● **Provided data**
- - -

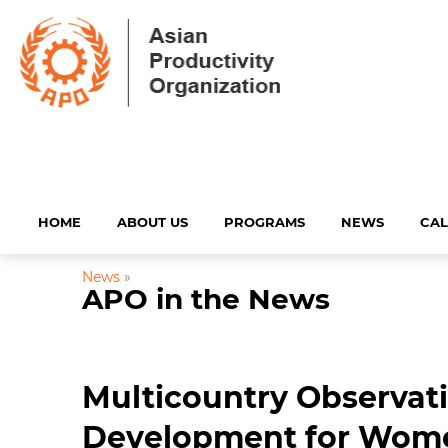
HOME
ABOUT US
PROGRAMS
NEWS
CA
News
»
APO in the News
Multicountry Observat
Development for Wom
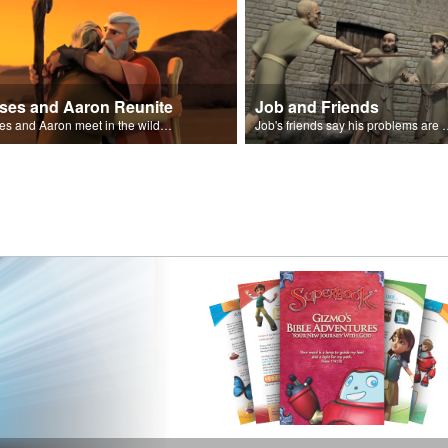
ses and Aaron Reunite
Job and Friends
Moses and Aaron meet in the wilderness.
Job's friends say his problem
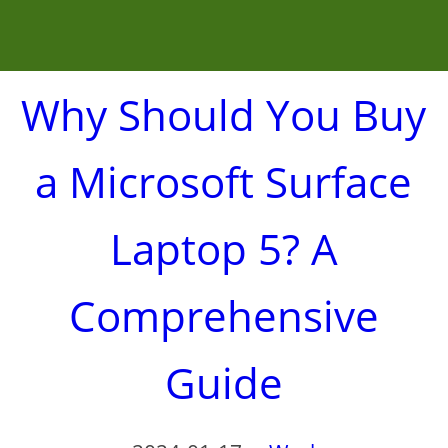
Why Should You Buy
a Microsoft Surface
Laptop 5? A
Comprehensive
Guide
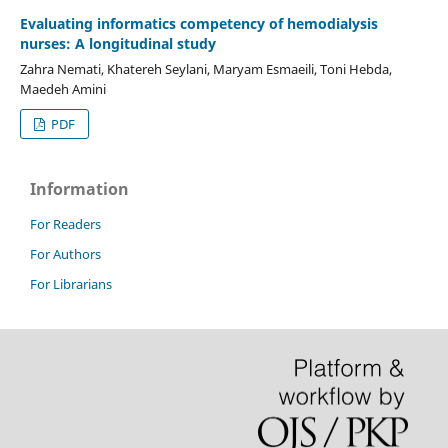
Evaluating informatics competency of hemodialysis
nurses: A longitudinal study
Zahra Nemati, Khatereh Seylani, Maryam Esmaeili, Toni Hebda,
Maedeh Amini
PDF
Information
For Readers
For Authors
For Librarians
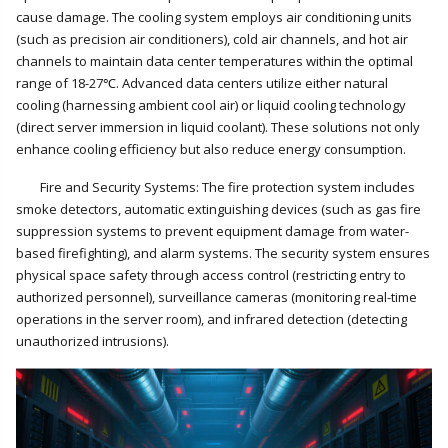
cause damage. The cooling system employs air conditioning units
(such as precision air conditioners), cold air channels, and hot air
channels to maintain data center temperatures within the optimal
range of 18-27℃. Advanced data centers utilize either natural
cooling (harnessing ambient cool air) or liquid cooling technology
(direct server immersion in liquid coolant). These solutions not only
enhance cooling efficiency but also reduce energy consumption.
Fire and Security Systems: The fire protection system includes
smoke detectors, automatic extinguishing devices (such as gas fire
suppression systems to prevent equipment damage from water-
based firefighting), and alarm systems. The security system ensures
physical space safety through access control (restricting entry to
authorized personnel), surveillance cameras (monitoring real-time
operations in the server room), and infrared detection (detecting
unauthorized intrusions).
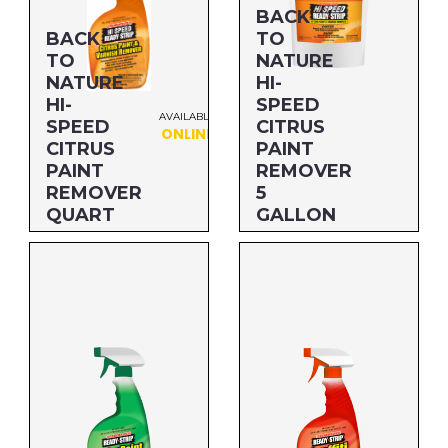
Paint Removers
BACK
BACK
TO
Protective Coatings & Fuels
TO
NATURE
NATURE
HI-
HI-
SPEED
Safer Formulations
AVAILABLE
SPEED
CITRUS
ONLINE
CITRUS
PAINT
PAINT
REMOVER
Paint Additives
REMOVER
5
QUART
GALLON
Specialty Cleaners
Size: QUART
Size: 5 GALLON
Industrial Products
MFG#: 68532
MFG#: 656G5
UPC#: 76542002963
UPC#: 712256467055
BRANDS
Sunnyside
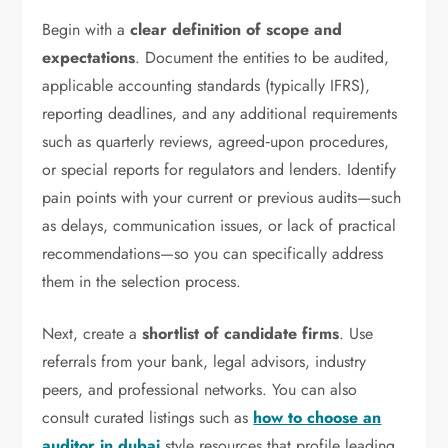
Begin with a
clear definition of scope and
expectations
. Document the entities to be audited,
applicable accounting standards (typically IFRS),
reporting deadlines, and any additional requirements
such as quarterly reviews, agreed‑upon procedures,
or special reports for regulators and lenders. Identify
pain points with your current or previous audits—such
as delays, communication issues, or lack of practical
recommendations—so you can specifically address
them in the selection process.
Next, create a
shortlist of candidate firms
. Use
referrals from your bank, legal advisors, industry
peers, and professional networks. You can also
consult curated listings such as
how to choose an
auditor in dubai
style resources that profile leading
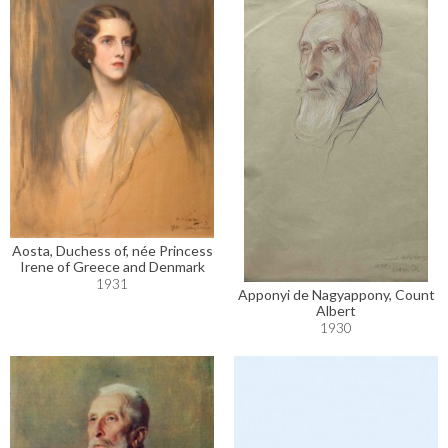
Aosta, Duchess of, née Princess
Irene of Greece and Denmark
1931
Apponyi de Nagyappony, Count
Albert
1930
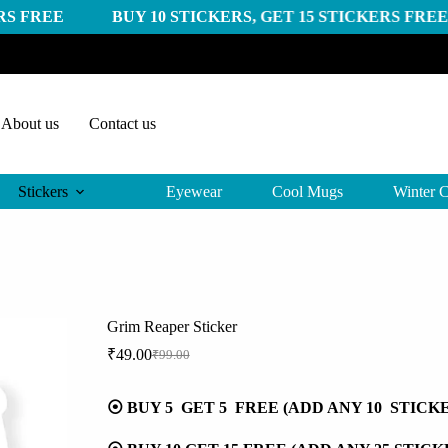
 BUY 10 STICKERS, GET 15 STICKERS FREE
BUY 20
About us
Contact us
Stickers
Eyewear
Cool Mugs
Winter C
Grim Reaper Sticker
₹
49.00
₹
99.00
Original
Current
price
price
was:
is:
⦿ BUY 5 GET 5 FREE (ADD ANY 10 STICK
₹99.00.
₹49.00.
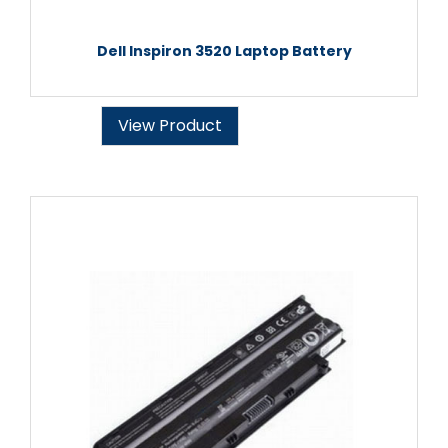
Dell Inspiron 3520 Laptop Battery
View Product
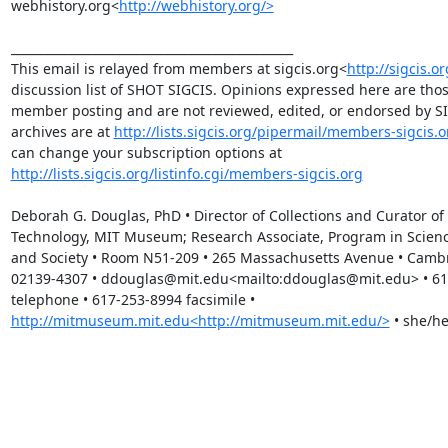
webhistory.org<
http://webhistory.org/>
_______________________________________________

- - -

● **Task details**
Reproduce the data above word for word, from its first line through the line containing "unauthorized intrusions).", with both of those lines included. Leave out the pictures.

● **Result of this exercise**
HOME
ABOUT US
PROGRAMS
NEWS
CA
News
»
APO in the News
Multicountry Observat
Development for Wom
ses and Aaron Reunite
Job and Friends
Moses and Aaron meet in the wilderness.
Job's friends say his problem
Why Should You Buy
a Microsoft Surface
Laptop 5? A
Comprehensive
Guide
Evaluating informatics competency of hemodialysis
nurses: A longitudinal study
Zahra Nemati, Khatereh Seylani, Maryam Esmaeili, Toni Hebda,
Maedeh Amini
PDF
Information
For Readers
For Authors
For Librarians
cause damage. The cooling system employs air conditioning units
(such as precision air conditioners), cold air channels, and hot air
channels to maintain data center temperatures within the optimal
range of 18-27℃. Advanced data centers utilize either natural
cooling (harnessing ambient cool air) or liquid cooling technology
(direct server immersion in liquid coolant). These solutions not only
enhance cooling efficiency but also reduce energy consumption.
Fire and Security Systems: The fire protection system includes
smoke detectors, automatic extinguishing devices (such as gas fire
suppression systems to prevent equipment damage from water-
based firefighting), and alarm systems. The security system ensures
physical space safety through access control (restricting entry to
authorized personnel), surveillance cameras (monitoring real-time
operations in the server room), and infrared detection (detecting
unauthorized intrusions).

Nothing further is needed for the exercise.